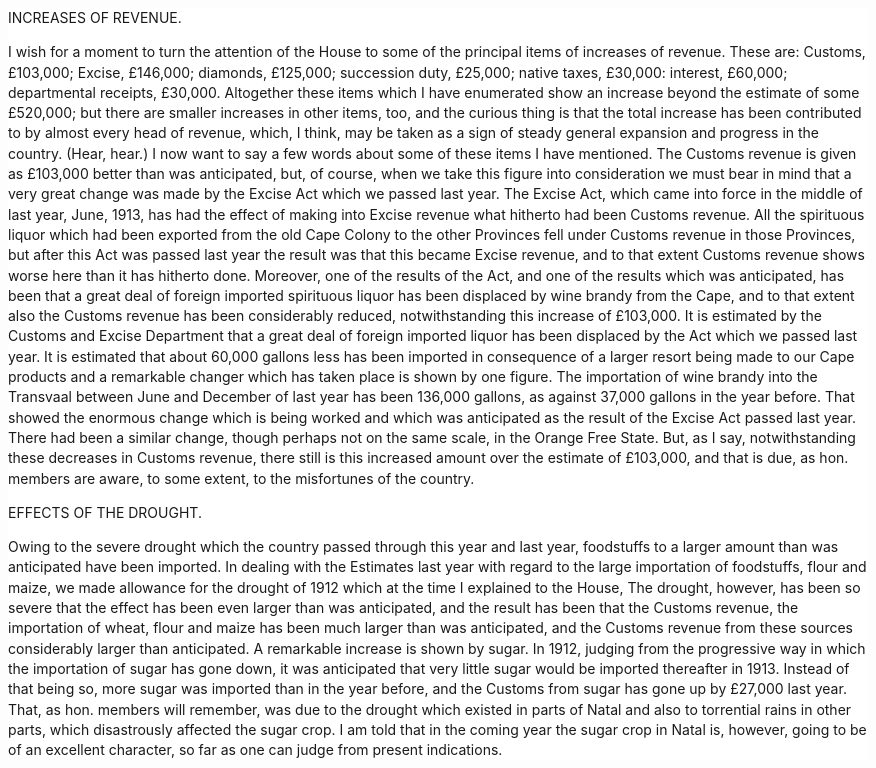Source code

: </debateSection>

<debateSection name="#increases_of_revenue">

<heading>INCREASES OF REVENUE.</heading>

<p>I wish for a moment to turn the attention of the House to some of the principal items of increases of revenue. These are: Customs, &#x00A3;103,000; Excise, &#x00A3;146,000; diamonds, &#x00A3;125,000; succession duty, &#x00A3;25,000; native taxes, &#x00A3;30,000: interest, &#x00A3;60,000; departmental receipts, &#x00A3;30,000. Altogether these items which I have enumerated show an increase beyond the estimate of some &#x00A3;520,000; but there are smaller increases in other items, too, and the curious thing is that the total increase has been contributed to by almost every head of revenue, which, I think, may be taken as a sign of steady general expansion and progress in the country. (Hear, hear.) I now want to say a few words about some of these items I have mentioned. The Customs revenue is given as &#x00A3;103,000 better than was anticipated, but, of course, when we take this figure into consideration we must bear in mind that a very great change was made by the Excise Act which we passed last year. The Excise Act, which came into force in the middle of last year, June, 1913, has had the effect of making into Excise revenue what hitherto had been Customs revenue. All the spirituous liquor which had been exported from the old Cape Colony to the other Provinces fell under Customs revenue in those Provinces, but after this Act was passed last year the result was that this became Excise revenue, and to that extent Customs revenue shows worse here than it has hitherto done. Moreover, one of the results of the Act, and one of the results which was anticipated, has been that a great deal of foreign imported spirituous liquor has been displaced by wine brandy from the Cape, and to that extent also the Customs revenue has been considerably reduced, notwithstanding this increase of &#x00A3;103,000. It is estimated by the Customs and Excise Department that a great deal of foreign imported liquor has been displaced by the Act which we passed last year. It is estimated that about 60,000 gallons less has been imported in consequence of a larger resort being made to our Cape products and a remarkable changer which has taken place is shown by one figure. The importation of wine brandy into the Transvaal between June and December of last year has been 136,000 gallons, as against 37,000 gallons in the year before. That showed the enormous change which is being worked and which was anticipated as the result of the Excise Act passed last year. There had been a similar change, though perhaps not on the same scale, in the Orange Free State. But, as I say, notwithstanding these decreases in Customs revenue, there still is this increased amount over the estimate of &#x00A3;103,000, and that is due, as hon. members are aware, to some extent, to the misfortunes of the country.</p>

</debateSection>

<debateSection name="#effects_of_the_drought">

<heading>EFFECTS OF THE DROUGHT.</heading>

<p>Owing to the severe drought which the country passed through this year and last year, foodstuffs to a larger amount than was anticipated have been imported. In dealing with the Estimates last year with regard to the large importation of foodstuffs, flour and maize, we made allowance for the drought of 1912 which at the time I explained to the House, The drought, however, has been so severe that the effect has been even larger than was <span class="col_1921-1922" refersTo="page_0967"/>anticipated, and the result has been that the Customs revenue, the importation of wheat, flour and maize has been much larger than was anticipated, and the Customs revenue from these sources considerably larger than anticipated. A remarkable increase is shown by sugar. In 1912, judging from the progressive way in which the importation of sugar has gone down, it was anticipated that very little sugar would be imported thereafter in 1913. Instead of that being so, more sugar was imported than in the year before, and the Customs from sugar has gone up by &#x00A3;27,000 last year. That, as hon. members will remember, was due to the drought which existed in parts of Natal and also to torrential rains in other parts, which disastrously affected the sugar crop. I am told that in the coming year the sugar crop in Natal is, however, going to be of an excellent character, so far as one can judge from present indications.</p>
☆ ☆ ☆ ☆ ☆
> _Instruction_
Work out how many lines above contain "debateSection", then write only that number.

> _Result of the task_
4